¿Dónde está el café con gusto, color, olor? Casi diría hasta tacto, pegajoso tacto al derramarse. ¿Dónde los castillos del cielo que se construían con la estela que dejaba el aromático y tentador humo?
Ahora el café ya no tiene sabor, color, olor ni tacto. ¡Burdo brebaje inútil! ¡Líquido intangible! Eunuco dispensador de cafeína, nada más. Se cuantifica, se usa como se enciende una bombilla, sin pensar en el prodigio que reside en accionar un interruptor y obtener un pedazo del sol, para vernos las caras desgastadas, los colmillos gualdos por la marmita madre del estéril líquido rico en cafeína.
Cuando las horas no son más que marcas para contar y no un decorado más del escenario multicolor que acompaña a la vida, uno siente su calavera.

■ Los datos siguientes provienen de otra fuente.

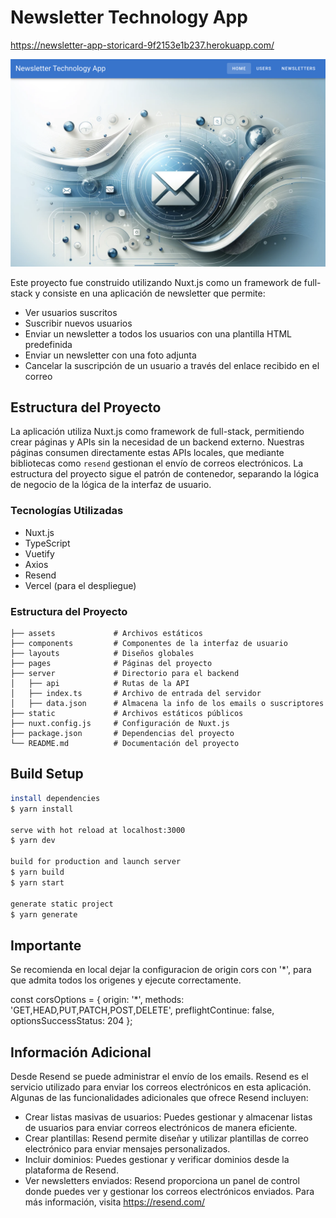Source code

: # Newsletter Technology App

https://newsletter-app-storicard-9f2153e1b237.herokuapp.com/

![App](./assets/newsletterapp.png)

Este proyecto fue construido utilizando Nuxt.js como un framework de full-stack y consiste en una aplicación de newsletter que permite:

- Ver usuarios suscritos
- Suscribir nuevos usuarios
- Enviar un newsletter a todos los usuarios con una plantilla HTML predefinida
- Enviar un newsletter con una foto adjunta
- Cancelar la suscripción de un usuario a través del enlace recibido en el correo

## Estructura del Proyecto

La aplicación utiliza Nuxt.js como framework de full-stack, permitiendo crear páginas y APIs sin la necesidad de un backend externo. Nuestras páginas consumen directamente estas APIs locales, que mediante bibliotecas como `resend` gestionan el envío de correos electrónicos. La estructura del proyecto sigue el patrón de contenedor, separando la lógica de negocio de la lógica de la interfaz de usuario.

### Tecnologías Utilizadas

- Nuxt.js
- TypeScript
- Vuetify
- Axios
- Resend
- Vercel (para el despliegue)

### Estructura del Proyecto

```plaintext
├── assets             # Archivos estáticos
├── components         # Componentes de la interfaz de usuario
├── layouts            # Diseños globales
├── pages              # Páginas del proyecto
├── server             # Directorio para el backend
│   ├── api            # Rutas de la API
│   ├── index.ts       # Archivo de entrada del servidor
│   ├── data.json      # Almacena la info de los emails o suscriptores
├── static             # Archivos estáticos públicos
├── nuxt.config.js     # Configuración de Nuxt.js
├── package.json       # Dependencias del proyecto
└── README.md          # Documentación del proyecto
```

## Build Setup

```bash
install dependencies
$ yarn install

serve with hot reload at localhost:3000
$ yarn dev

build for production and launch server
$ yarn build
$ yarn start

generate static project
$ yarn generate
```

## Importante
Se recomienda en local dejar la configuracion de origin cors con '*', para que admita todos los origenes y ejecute correctamente.

const corsOptions = {
  origin: '*',
  methods: 'GET,HEAD,PUT,PATCH,POST,DELETE',
  preflightContinue: false,
  optionsSuccessStatus: 204
};
## Información Adicional

Desde Resend se puede administrar el envío de los emails.
Resend es el servicio utilizado para enviar los correos electrónicos en esta aplicación. Algunas de las funcionalidades adicionales que ofrece Resend incluyen:

- Crear listas masivas de usuarios: Puedes gestionar y almacenar listas de usuarios para enviar correos electrónicos de manera eficiente.
- Crear plantillas: Resend permite diseñar y utilizar plantillas de correo electrónico para enviar mensajes personalizados.
- Incluir dominios: Puedes gestionar y verificar dominios desde la plataforma de Resend.
- Ver newsletters enviados: Resend proporciona un panel de control donde puedes ver y gestionar los correos electrónicos enviados.
Para más información, visita https://resend.com/
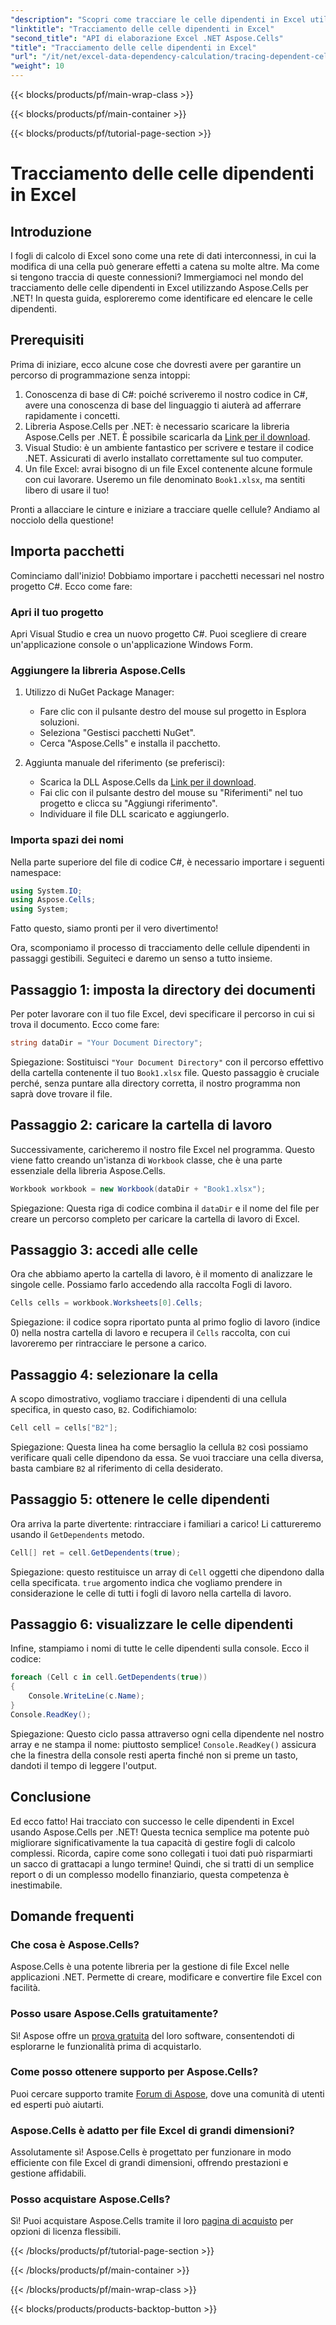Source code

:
 ```yaml
---
"description": "Scopri come tracciare le celle dipendenti in Excel utilizzando Aspose.Cells per .NET con questo tutorial semplice da seguire."
"linktitle": "Tracciamento delle celle dipendenti in Excel"
"second_title": "API di elaborazione Excel .NET Aspose.Cells"
"title": "Tracciamento delle celle dipendenti in Excel"
"url": "/it/net/excel-data-dependency-calculation/tracing-dependent-cells-in-excel/"
"weight": 10
---
```


{{< blocks/products/pf/main-wrap-class >}}

{{< blocks/products/pf/main-container >}}

{{< blocks/products/pf/tutorial-page-section >}}

# Tracciamento delle celle dipendenti in Excel

## Introduzione

I fogli di calcolo di Excel sono come una rete di dati interconnessi, in cui la modifica di una cella può generare effetti a catena su molte altre. Ma come si tengono traccia di queste connessioni? Immergiamoci nel mondo del tracciamento delle celle dipendenti in Excel utilizzando Aspose.Cells per .NET! In questa guida, esploreremo come identificare ed elencare le celle dipendenti. 

## Prerequisiti

Prima di iniziare, ecco alcune cose che dovresti avere per garantire un percorso di programmazione senza intoppi:

1. Conoscenza di base di C#: poiché scriveremo il nostro codice in C#, avere una conoscenza di base del linguaggio ti aiuterà ad afferrare rapidamente i concetti.
2. Libreria Aspose.Cells per .NET: è necessario scaricare la libreria Aspose.Cells per .NET. È possibile scaricarla da [Link per il download](https://releases.aspose.com/cells/net/).
3. Visual Studio: è un ambiente fantastico per scrivere e testare il codice .NET. Assicurati di averlo installato correttamente sul tuo computer. 
4. Un file Excel: avrai bisogno di un file Excel contenente alcune formule con cui lavorare. Useremo un file denominato `Book1.xlsx`, ma sentiti libero di usare il tuo!

Pronti a allacciare le cinture e iniziare a tracciare quelle cellule? Andiamo al nocciolo della questione!

## Importa pacchetti

Cominciamo dall'inizio! Dobbiamo importare i pacchetti necessari nel nostro progetto C#. Ecco come fare:

### Apri il tuo progetto

Apri Visual Studio e crea un nuovo progetto C#. Puoi scegliere di creare un'applicazione console o un'applicazione Windows Form.

### Aggiungere la libreria Aspose.Cells

1. Utilizzo di NuGet Package Manager: 
   - Fare clic con il pulsante destro del mouse sul progetto in Esplora soluzioni.
   - Seleziona "Gestisci pacchetti NuGet".
   - Cerca "Aspose.Cells" e installa il pacchetto.

2. Aggiunta manuale del riferimento (se preferisci): 
   - Scarica la DLL Aspose.Cells da [Link per il download](https://releases.aspose.com/cells/net/).
   - Fai clic con il pulsante destro del mouse su "Riferimenti" nel tuo progetto e clicca su "Aggiungi riferimento".
   - Individuare il file DLL scaricato e aggiungerlo.

### Importa spazi dei nomi

Nella parte superiore del file di codice C#, è necessario importare i seguenti namespace:

```csharp
using System.IO;
using Aspose.Cells;
using System;
```

Fatto questo, siamo pronti per il vero divertimento!

Ora, scomponiamo il processo di tracciamento delle cellule dipendenti in passaggi gestibili. Seguiteci e daremo un senso a tutto insieme.

## Passaggio 1: imposta la directory dei documenti

Per poter lavorare con il tuo file Excel, devi specificare il percorso in cui si trova il documento. Ecco come fare:

```csharp
string dataDir = "Your Document Directory";
```

Spiegazione: Sostituisci `"Your Document Directory"` con il percorso effettivo della cartella contenente il tuo `Book1.xlsx` file. Questo passaggio è cruciale perché, senza puntare alla directory corretta, il nostro programma non saprà dove trovare il file.

## Passaggio 2: caricare la cartella di lavoro

Successivamente, caricheremo il nostro file Excel nel programma. Questo viene fatto creando un'istanza di `Workbook` classe, che è una parte essenziale della libreria Aspose.Cells.

```csharp
Workbook workbook = new Workbook(dataDir + "Book1.xlsx");
```

Spiegazione: Questa riga di codice combina il `dataDir` e il nome del file per creare un percorso completo per caricare la cartella di lavoro di Excel. 

## Passaggio 3: accedi alle celle

Ora che abbiamo aperto la cartella di lavoro, è il momento di analizzare le singole celle. Possiamo farlo accedendo alla raccolta Fogli di lavoro.

```csharp
Cells cells = workbook.Worksheets[0].Cells;
```

Spiegazione: il codice sopra riportato punta al primo foglio di lavoro (indice 0) nella nostra cartella di lavoro e recupera il `Cells` raccolta, con cui lavoreremo per rintracciare le persone a carico.

## Passaggio 4: selezionare la cella

A scopo dimostrativo, vogliamo tracciare i dipendenti di una cellula specifica, in questo caso, `B2`. Codifichiamolo:

```csharp
Cell cell = cells["B2"];
```

Spiegazione: Questa linea ha come bersaglio la cellula `B2` così possiamo verificare quali celle dipendono da essa. Se vuoi tracciare una cella diversa, basta cambiare `B2` al riferimento di cella desiderato. 

## Passaggio 5: ottenere le celle dipendenti

Ora arriva la parte divertente: rintracciare i familiari a carico! Li cattureremo usando il `GetDependents` metodo.

```csharp
Cell[] ret = cell.GetDependents(true);
```

Spiegazione: questo restituisce un array di `Cell` oggetti che dipendono dalla cella specificata. `true` argomento indica che vogliamo prendere in considerazione le celle di tutti i fogli di lavoro nella cartella di lavoro.

## Passaggio 6: visualizzare le celle dipendenti

Infine, stampiamo i nomi di tutte le celle dipendenti sulla console. Ecco il codice:

```csharp
foreach (Cell c in cell.GetDependents(true))
{
    Console.WriteLine(c.Name);
}
Console.ReadKey();
```

Spiegazione: Questo ciclo passa attraverso ogni cella dipendente nel nostro array e ne stampa il nome: piuttosto semplice! `Console.ReadKey()` assicura che la finestra della console resti aperta finché non si preme un tasto, dandoti il tempo di leggere l'output.

## Conclusione

Ed ecco fatto! Hai tracciato con successo le celle dipendenti in Excel usando Aspose.Cells per .NET! Questa tecnica semplice ma potente può migliorare significativamente la tua capacità di gestire fogli di calcolo complessi. Ricorda, capire come sono collegati i tuoi dati può risparmiarti un sacco di grattacapi a lungo termine! Quindi, che si tratti di un semplice report o di un complesso modello finanziario, questa competenza è inestimabile.

## Domande frequenti

### Che cosa è Aspose.Cells?
Aspose.Cells è una potente libreria per la gestione di file Excel nelle applicazioni .NET. Permette di creare, modificare e convertire file Excel con facilità.

### Posso usare Aspose.Cells gratuitamente?
Sì! Aspose offre un [prova gratuita](https://releases.aspose.com/) del loro software, consentendoti di esplorarne le funzionalità prima di acquistarlo.

### Come posso ottenere supporto per Aspose.Cells?
Puoi cercare supporto tramite [Forum di Aspose](https://forum.aspose.com/c/cells/9), dove una comunità di utenti ed esperti può aiutarti. 

### Aspose.Cells è adatto per file Excel di grandi dimensioni?
Assolutamente sì! Aspose.Cells è progettato per funzionare in modo efficiente con file Excel di grandi dimensioni, offrendo prestazioni e gestione affidabili.

### Posso acquistare Aspose.Cells?
Sì! Puoi acquistare Aspose.Cells tramite il loro [pagina di acquisto](https://purchase.aspose.com/buy) per opzioni di licenza flessibili.

{{< /blocks/products/pf/tutorial-page-section >}}

{{< /blocks/products/pf/main-container >}}

{{< /blocks/products/pf/main-wrap-class >}}

{{< blocks/products/products-backtop-button >}}
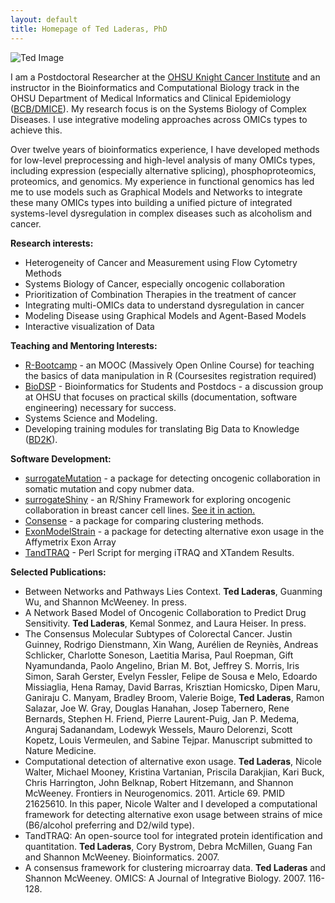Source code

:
 ```yaml
---
layout: default
title: Homepage of Ted Laderas, PhD
---
```


![Ted Image]({{site.url}}/images/ted-headshot.jpg)

I am a Postdoctoral Researcher at the [OHSU Knight Cancer Institute](http://www.ohsu.edu/xd/health/services/cancer/) and an instructor 
in the Bioinformatics and Computational Biology track in the OHSU Department of
Medical Informatics and Clinical Epidemiology ([BCB/DMICE](http://www.ohsu.edu/xd/education/schools/school-of-medicine/departments/clinical-departments/dmice/educational-programs/dmice-programs/computational-biology.cfm)). My research focus is on the Systems Biology of Complex Diseases. I use integrative modeling approaches across OMICs types to achieve this.

Over twelve years of bioinformatics experience, I have developed methods for low-level preprocessing and high-level analysis of many OMICs types, including expression (especially alternative splicing), phosphoproteomics, proteomics, and genomics. My experience in functional genomics has led me to use models such as Graphical Models and Networks to integrate these many OMICs types into building a unified picture of integrated systems-level dysregulation in complex diseases such as alcoholism and cancer. 

**Research interests:**

+  Heterogeneity of Cancer and Measurement using Flow Cytometry Methods
+  Systems Biology of Cancer, especially oncogenic collaboration
+  Prioritization of Combination Therapies in the treatment of cancer
+  Integrating multi-OMICs data to understand dysregulation in cancer
+  Modeling Disease using Graphical Models and Agent-Based Models
+  Interactive visualization of Data

**Teaching and Mentoring Interests:**

+ [R-Bootcamp](https://www.coursesites.com/s/_Rbootcamp) - an MOOC (Massively Open Online Course) for teaching the basics of data manipulation in R (Coursesites registration required)
+ [BioDSP](http://biodsp.slack.com) - Bioinformatics for Students and Postdocs - a discussion group at OHSU that focuses on practical skills (documentation, software engineering) necessary for success.
+ Systems Science and Modeling.
+ Developing training modules for translating Big Data to Knowledge ([BD2K](http://datascience.nih.gov/bd2k)).

**Software Development:**

+ [surrogateMutation](https://github.com/laderast/surrogateMutation) - a package for detecting oncogenic collaboration in somatic mutation and copy nubmer data.
+ [surrogateShiny](https://github.com/laderast/surrogateShiny) - an R/Shiny Framework for exploring oncogenic collaboration in breast cancer cell lines. [See it in action.](https://tladeras.shinyapps.io/surrogateShiny/)
+ [Consense](https://github.com/laderast/surrogateMutation) - a package for comparing clustering methods.
+ [ExonModelStrain](https://github.com/laderast/ExonModelStrain) - a package for detecting alternative exon usage in the Affymetrix Exon Array
+ [TandTRAQ]() - Perl Script for merging iTRAQ and XTandem Results.

**Selected Publications:**

+ Between Networks and Pathways Lies Context. **Ted Laderas**, Guanming Wu, and Shannon McWeeney. In press. 
+ A Network Based Model of Oncogenic Collaboration to Predict Drug Sensitivity. **Ted Laderas**, Kemal Sonmez, and Laura Heiser. In press.
+ The Consensus Molecular Subtypes of Colorectal Cancer. Justin Guinney, Rodrigo Dienstmann, Xin Wang, Aurélien de Reyniès, Andreas Schlicker, Charlotte Soneson, Laetitia Marisa, Paul Roepman, Gift Nyamundanda, Paolo Angelino, Brian M. Bot, Jeffrey S. Morris, Iris Simon, Sarah Gerster, Evelyn Fessler, Felipe de Sousa e Melo, Edoardo Missiaglia, Hena Ramay, David Barras, Krisztian Homicsko, Dipen Maru, Ganiraju C. Manyam, Bradley Broom, Valerie Boige, **Ted Laderas**, Ramon Salazar, Joe W. Gray, Douglas Hanahan, Josep Tabernero, Rene Bernards, Stephen H. Friend, Pierre Laurent-Puig, Jan P. Medema, Anguraj Sadanandam, Lodewyk Wessels, Mauro Delorenzi, Scott Kopetz, Louis Vermeulen, and Sabine Tejpar. Manuscript submitted to Nature Medicine.
+ Computational detection of alternative exon usage. **Ted Laderas**, Nicole Walter, Michael Mooney, Kristina Vartanian, Priscila Darakjian, Kari Buck, Chris Harrington, John Belknap, Robert Hitzemann, and Shannon McWeeney.  Frontiers in Neurogenomics. 2011. Article 69. PMID 21625610. In this paper, Nicole Walter and I developed a computational framework for detecting alternative exon usage between strains of mice (B6/alcohol preferring and D2/wild type).
+ TandTRAQ: An open-source tool for integrated protein identification and quantitation. **Ted Laderas**, Cory Bystrom, Debra McMillen, Guang Fan and Shannon McWeeney.  Bioinformatics. 2007. 
+ A consensus framework for clustering microarray data. **Ted Laderas** and Shannon McWeeney. OMICS: A Journal of Integrative Biology. 2007. 116-128.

Calavera que cala de veras. Calavera descalcificada por ese veneno que circula en ríos de culebras que se hunden en las simas donde existieran los ojos que vieron el deleite del mundo.
He vendido mi sangre, lo que más aprecio. Pero en este contrato infernal, se me permite coagular una ingente reserva y en momentos como este, ser para mí, ser yo, el héroe de mis ríos exuberantes de rubíes, la fuente que ríe en borbotones, desnudo y feliz de tener sombra o de mezclarme en la que con su trasero nos obsequia cada noche la dulce luna, mientras en muchas máquinas en los rincones más recónditos o menos y con desfachatez, borbotea ya el líquido negro que no es si no amalgama de comentarios rutinarios y formalidades, eterno colchón del hombre disecado, eterna fuente de tedio e insomnio.